- _MATERIAL FOR THIS TASK_
- - - - -
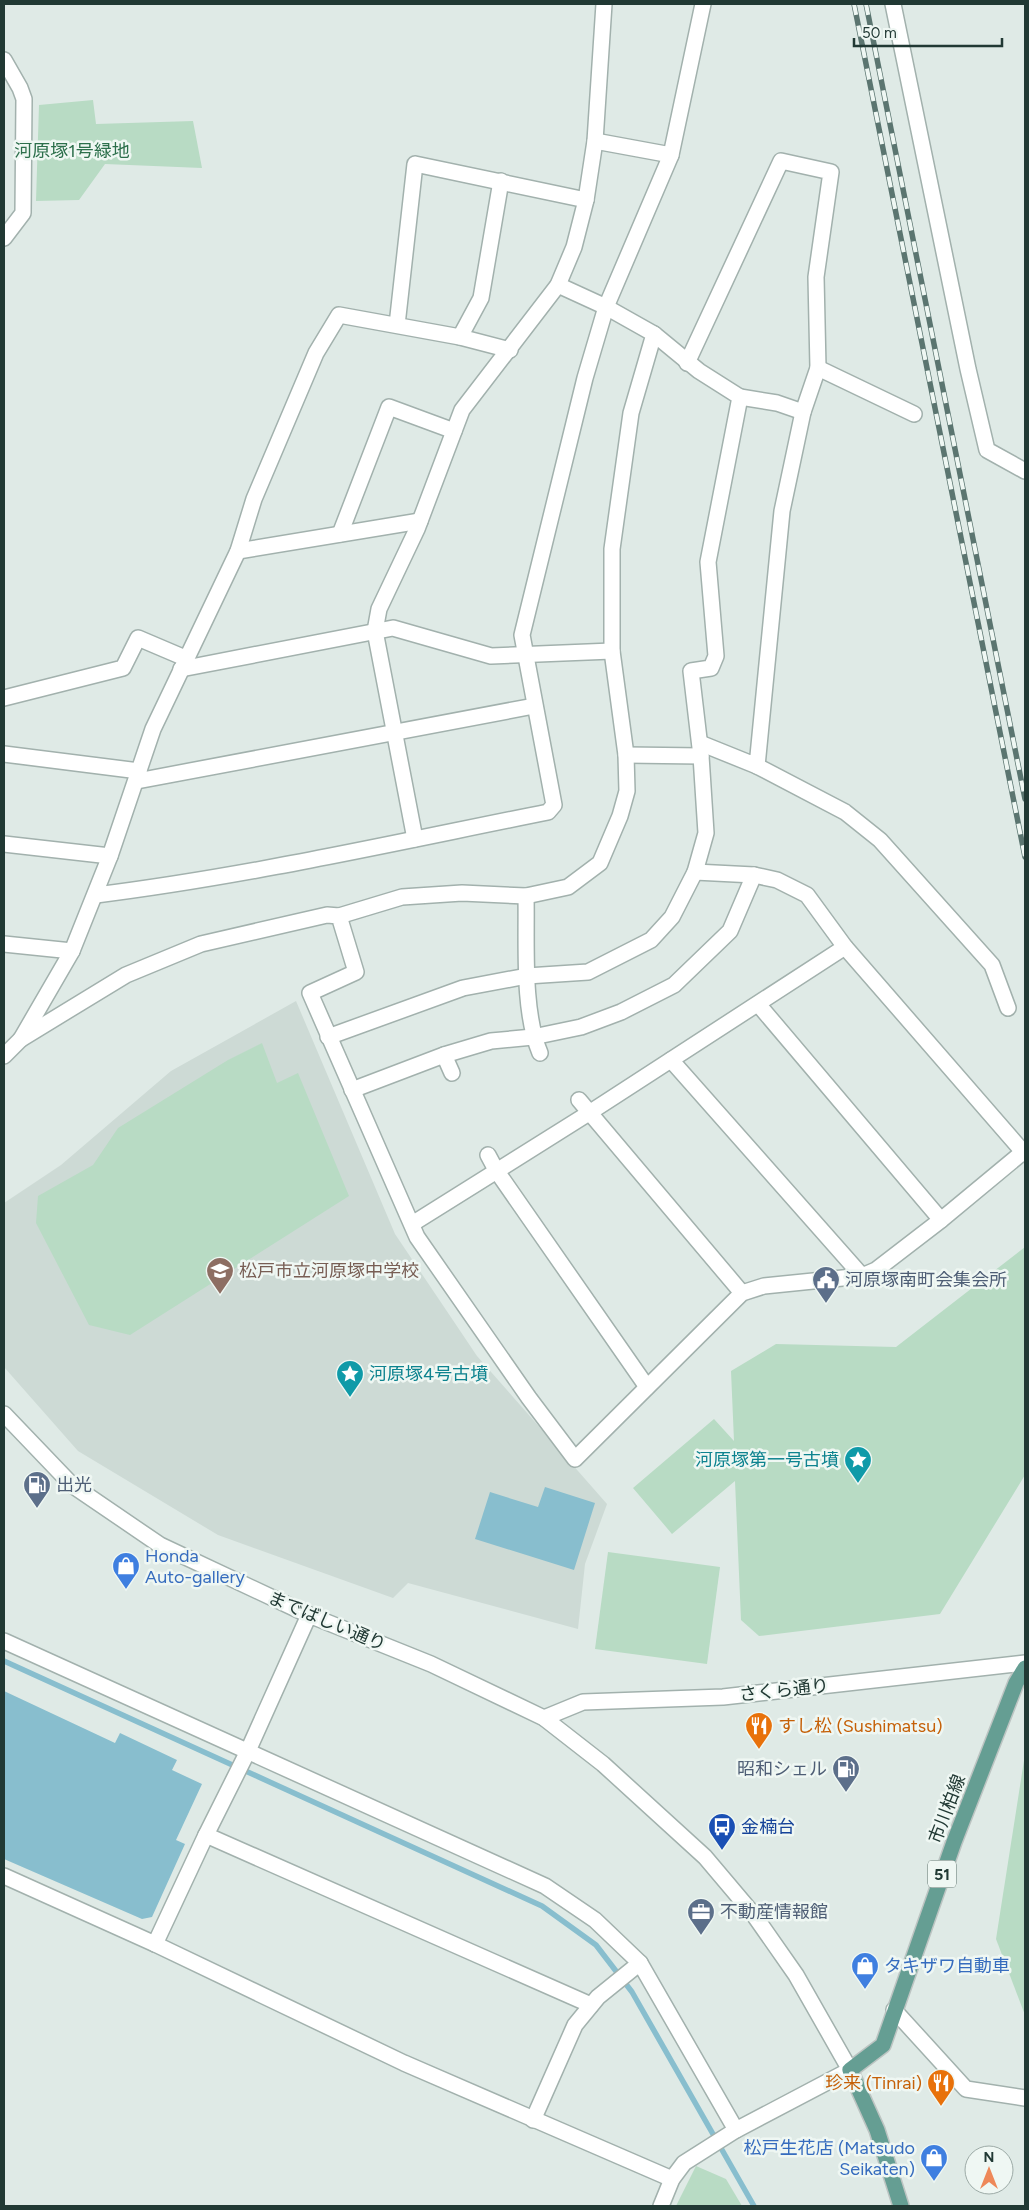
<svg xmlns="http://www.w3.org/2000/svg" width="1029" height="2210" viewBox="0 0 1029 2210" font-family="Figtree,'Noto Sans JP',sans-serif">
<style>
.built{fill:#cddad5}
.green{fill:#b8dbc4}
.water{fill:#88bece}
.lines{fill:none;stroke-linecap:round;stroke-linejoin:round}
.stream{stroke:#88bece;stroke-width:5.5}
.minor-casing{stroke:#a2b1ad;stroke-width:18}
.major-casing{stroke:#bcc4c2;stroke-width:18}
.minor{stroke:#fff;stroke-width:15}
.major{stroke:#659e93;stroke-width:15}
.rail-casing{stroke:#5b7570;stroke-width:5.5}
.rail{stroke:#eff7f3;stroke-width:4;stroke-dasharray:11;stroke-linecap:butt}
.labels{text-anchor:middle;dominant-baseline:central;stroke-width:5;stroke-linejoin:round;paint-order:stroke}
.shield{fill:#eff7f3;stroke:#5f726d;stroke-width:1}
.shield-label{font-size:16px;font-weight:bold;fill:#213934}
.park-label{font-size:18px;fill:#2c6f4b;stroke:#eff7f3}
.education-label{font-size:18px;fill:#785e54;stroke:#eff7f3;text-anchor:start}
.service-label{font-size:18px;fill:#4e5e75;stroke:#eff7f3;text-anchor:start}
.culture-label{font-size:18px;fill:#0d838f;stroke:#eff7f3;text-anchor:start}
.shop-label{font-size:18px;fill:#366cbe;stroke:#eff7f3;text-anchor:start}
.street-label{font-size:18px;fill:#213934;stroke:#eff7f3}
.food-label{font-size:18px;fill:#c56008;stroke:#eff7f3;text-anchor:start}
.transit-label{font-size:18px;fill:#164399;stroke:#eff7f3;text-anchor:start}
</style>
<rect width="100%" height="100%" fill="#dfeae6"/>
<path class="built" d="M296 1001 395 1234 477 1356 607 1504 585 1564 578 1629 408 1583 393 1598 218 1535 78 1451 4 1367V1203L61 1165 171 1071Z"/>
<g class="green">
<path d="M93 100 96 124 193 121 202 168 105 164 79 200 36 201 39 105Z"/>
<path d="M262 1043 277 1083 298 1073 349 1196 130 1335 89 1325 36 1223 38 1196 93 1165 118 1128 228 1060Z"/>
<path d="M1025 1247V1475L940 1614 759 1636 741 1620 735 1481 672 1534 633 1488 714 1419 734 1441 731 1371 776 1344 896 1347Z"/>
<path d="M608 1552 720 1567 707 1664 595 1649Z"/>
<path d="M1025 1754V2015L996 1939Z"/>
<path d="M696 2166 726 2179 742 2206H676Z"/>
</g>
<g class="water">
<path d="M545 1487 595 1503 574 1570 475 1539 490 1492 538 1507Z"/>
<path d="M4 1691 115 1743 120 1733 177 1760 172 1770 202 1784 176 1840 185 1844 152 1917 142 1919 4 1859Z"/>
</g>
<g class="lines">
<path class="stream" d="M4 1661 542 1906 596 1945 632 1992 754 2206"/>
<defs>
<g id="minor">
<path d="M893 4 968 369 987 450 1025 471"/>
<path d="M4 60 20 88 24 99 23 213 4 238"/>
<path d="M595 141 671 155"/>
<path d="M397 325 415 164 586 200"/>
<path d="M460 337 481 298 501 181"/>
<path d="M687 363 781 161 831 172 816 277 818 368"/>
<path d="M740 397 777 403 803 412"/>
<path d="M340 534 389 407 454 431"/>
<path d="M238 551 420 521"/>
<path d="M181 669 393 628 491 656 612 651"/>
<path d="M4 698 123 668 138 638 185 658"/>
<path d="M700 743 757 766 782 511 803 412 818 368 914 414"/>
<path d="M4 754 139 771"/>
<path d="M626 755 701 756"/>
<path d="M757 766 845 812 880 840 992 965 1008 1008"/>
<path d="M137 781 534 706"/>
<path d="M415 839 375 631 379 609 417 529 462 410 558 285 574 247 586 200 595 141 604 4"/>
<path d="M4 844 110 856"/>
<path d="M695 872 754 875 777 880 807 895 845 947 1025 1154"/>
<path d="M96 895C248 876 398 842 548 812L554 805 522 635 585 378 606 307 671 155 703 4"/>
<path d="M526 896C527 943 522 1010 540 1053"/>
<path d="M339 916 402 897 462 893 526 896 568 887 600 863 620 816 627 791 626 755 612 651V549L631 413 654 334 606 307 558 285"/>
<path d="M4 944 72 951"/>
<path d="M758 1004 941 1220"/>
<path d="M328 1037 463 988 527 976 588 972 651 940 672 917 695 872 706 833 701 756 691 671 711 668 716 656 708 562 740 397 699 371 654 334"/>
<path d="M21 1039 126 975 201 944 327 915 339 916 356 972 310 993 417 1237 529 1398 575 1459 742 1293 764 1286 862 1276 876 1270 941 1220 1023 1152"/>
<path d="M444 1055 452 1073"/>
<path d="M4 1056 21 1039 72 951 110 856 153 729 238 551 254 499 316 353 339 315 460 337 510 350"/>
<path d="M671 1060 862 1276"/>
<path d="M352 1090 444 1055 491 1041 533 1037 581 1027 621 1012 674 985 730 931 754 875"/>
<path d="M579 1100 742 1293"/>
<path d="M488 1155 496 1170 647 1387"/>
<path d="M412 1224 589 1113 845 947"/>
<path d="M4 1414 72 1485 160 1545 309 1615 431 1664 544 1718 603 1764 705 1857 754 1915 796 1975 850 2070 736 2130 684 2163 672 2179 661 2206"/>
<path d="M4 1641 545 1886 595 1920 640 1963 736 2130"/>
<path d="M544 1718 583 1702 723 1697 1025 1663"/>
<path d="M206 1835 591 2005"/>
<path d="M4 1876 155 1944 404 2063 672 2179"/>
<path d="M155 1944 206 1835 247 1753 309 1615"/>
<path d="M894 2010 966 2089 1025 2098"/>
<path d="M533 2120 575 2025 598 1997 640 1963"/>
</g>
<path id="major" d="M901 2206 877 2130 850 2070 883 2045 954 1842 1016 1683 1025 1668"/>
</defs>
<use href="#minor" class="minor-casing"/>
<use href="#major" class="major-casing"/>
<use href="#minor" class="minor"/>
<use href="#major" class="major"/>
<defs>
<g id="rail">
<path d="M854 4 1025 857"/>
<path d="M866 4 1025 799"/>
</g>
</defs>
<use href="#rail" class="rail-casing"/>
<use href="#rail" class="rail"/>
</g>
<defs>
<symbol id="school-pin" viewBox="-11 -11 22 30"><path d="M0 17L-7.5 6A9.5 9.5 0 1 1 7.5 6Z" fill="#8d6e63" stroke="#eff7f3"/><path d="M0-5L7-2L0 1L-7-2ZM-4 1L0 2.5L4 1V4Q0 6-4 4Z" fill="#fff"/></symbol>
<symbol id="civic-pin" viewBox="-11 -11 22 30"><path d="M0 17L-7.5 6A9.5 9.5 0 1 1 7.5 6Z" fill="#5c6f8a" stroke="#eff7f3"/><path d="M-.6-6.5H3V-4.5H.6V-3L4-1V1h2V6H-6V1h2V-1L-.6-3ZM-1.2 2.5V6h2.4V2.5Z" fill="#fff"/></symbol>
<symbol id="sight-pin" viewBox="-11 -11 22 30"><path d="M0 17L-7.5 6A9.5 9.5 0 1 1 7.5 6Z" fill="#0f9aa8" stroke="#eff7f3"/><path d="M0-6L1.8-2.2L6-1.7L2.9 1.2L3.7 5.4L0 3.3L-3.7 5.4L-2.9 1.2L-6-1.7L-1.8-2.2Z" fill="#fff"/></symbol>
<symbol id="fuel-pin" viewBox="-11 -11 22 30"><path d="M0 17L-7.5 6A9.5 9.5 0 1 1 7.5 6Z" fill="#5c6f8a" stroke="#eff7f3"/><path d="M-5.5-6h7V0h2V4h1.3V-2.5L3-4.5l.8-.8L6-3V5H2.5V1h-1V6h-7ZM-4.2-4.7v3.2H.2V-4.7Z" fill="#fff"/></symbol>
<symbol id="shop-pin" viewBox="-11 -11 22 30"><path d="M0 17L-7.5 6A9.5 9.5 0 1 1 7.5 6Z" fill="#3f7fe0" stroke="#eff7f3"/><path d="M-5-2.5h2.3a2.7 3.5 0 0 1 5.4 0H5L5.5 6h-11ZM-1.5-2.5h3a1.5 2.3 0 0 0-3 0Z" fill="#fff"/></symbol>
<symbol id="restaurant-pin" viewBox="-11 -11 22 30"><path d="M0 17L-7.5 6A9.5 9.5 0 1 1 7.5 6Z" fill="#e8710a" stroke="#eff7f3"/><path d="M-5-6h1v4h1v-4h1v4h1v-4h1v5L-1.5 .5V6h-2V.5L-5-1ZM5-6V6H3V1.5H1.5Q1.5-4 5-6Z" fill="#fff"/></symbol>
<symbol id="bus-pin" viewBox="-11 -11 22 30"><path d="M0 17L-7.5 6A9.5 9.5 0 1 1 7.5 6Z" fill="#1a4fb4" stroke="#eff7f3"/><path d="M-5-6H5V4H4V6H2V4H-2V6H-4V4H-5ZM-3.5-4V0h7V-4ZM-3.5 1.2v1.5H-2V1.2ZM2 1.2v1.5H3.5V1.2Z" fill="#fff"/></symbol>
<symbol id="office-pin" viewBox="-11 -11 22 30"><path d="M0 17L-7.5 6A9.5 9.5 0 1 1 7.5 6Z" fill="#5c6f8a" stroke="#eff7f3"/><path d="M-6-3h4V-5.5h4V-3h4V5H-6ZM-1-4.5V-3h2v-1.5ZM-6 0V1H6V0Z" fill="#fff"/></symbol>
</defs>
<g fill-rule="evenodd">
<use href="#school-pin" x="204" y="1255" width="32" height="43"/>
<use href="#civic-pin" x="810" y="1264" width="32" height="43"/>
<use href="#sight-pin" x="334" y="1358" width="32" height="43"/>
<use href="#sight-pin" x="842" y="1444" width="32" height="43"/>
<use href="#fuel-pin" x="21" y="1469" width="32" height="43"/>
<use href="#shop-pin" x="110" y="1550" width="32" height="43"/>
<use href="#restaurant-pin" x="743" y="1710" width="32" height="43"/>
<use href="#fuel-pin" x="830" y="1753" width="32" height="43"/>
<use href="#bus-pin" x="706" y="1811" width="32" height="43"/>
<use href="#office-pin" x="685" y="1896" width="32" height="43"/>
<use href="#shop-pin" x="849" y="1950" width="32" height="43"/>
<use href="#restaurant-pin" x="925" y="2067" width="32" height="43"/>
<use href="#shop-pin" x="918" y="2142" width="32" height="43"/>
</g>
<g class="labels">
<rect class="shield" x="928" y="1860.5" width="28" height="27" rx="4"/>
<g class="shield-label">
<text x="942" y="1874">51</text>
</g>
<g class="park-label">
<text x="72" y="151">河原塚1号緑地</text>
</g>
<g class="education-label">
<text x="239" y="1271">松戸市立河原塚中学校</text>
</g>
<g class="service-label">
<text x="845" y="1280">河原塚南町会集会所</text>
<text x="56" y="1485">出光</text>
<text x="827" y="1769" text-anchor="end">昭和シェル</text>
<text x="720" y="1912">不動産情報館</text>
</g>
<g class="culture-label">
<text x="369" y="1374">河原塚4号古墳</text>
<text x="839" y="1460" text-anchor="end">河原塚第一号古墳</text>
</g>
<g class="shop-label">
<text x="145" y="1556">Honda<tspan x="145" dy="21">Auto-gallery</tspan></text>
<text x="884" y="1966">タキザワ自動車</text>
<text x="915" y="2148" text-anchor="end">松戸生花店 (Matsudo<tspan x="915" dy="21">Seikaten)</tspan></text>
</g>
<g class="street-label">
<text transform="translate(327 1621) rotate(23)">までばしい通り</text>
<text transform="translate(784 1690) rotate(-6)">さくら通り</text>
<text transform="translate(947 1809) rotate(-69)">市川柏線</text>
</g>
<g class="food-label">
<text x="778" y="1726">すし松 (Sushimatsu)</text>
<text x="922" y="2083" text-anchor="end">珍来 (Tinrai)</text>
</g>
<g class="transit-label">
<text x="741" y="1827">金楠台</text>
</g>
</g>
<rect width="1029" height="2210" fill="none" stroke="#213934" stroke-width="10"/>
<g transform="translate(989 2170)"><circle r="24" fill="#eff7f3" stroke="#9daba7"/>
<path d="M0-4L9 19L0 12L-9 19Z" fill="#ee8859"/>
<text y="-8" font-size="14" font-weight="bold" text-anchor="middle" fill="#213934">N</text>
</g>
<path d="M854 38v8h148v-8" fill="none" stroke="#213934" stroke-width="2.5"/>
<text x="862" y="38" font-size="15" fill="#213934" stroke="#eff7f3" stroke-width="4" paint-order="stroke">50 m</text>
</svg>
- - - - -
- _TASK DESCRIPTION_
Lines holding "round" in the data above: copy each of them.

- _TASK ANSWER_
.lines{fill:none;stroke-linecap:round;stroke-linejoin:round}
.labels{text-anchor:middle;dominant-baseline:central;stroke-width:5;stroke-linejoin:round;paint-order:stroke}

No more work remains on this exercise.